Recycling Krylov Subspaces for Efficient Partitioned Solution of Aerostructural Adjoint Systems

TL;DR

This paper introduces a novel approach to accelerate partitioned fluid-structure adjoint solvers by recycling Krylov subspaces and deflating eigenvectors, significantly reducing computational effort in aeroelastic simulations.

Contribution

It adapts invariant subspace recycling and eigenvector deflation techniques to improve the efficiency of partitioned coupled-adjoint solvers in aerostructural optimization.

Findings

Up to 39% reduction in matrix-vector products with GCRO-DR.

Up to 19% reduction with nested FGCRO-DR.

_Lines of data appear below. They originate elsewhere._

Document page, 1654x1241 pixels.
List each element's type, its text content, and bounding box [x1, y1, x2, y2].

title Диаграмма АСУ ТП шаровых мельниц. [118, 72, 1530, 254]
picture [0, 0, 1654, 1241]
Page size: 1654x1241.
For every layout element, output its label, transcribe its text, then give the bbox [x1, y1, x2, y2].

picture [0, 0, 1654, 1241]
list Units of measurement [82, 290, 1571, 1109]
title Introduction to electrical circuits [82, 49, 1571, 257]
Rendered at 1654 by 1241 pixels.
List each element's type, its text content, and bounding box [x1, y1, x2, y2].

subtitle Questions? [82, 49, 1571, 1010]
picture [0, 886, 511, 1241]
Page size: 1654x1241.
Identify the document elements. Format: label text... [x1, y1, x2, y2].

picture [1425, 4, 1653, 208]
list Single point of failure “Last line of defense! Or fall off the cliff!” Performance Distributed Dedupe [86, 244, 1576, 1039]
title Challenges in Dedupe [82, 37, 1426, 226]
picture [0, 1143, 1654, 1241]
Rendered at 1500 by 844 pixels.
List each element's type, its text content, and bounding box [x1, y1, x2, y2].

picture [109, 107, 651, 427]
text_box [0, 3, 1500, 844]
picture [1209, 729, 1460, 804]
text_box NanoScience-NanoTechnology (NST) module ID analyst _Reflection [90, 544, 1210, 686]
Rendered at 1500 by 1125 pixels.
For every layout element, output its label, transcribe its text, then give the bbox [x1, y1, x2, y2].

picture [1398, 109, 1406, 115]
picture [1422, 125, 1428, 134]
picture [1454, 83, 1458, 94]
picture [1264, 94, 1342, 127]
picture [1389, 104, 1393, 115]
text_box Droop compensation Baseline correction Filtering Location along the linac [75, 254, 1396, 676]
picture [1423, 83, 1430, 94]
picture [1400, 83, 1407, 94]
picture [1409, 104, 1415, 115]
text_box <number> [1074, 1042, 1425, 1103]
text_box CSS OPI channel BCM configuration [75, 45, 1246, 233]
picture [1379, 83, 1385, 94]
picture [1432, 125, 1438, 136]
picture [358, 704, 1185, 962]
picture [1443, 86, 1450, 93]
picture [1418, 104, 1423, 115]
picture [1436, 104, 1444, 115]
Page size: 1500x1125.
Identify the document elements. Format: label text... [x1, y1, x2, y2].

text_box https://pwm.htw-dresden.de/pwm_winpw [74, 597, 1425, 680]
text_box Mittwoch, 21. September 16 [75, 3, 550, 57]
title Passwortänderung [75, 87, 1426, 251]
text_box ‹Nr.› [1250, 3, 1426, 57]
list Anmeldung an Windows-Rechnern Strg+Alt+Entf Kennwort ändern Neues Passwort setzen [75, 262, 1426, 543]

Effective acceleration demonstrated on ONERA-M6 wing in transonic flow.

Abstract

Robust and efficient solvers for coupled-adjoint linear systems are crucial to successful aerostructural optimization. Monolithic and partitioned strategies can be applied. The monolithic approach is expected to offer better robustness and efficiency for strong fluid-structure interactions. However, it requires a high implementation cost and convergence may depend on appropriate scaling and initialization strategies. On the other hand, the modularity of the partitioned method enables a straightforward implementation while its convergence may require relaxation. In addition, a partitioned solver leads to a higher number of iterations to get the same level of convergence as the monolithic one. The objective of this paper is to accelerate the fluid-structure coupled-adjoint partitioned solver by considering techniques borrowed from approximate invariant subspace recycling strategies adapted to sequences of linear systems with varying right-hand sides. Indeed, in a partitioned framework, the structural source term attached to the fluid block of equations affects the right-hand side with the nice property of quickly converging to a constant value. We also consider deflation of approximate eigenvectors in conjunction with advanced inner-outer Krylov solvers for the fluid block equations. We demonstrate the benefit of these techniques by computing the coupled derivatives of an aeroelastic configuration of the ONERA-M6 fixed wing in transonic flow. For this exercise the fluid grid was coupled to a structural model specifically designed to exhibit a high flexibility. All computations are performed using RANS flow modeling and a fully linearized one-equation Spalart-Allmaras turbulence model. Numerical simulations show up to 39% reduction in matrix-vector products for GCRO-DR and up to 19% for the nested FGCRO-DR solver.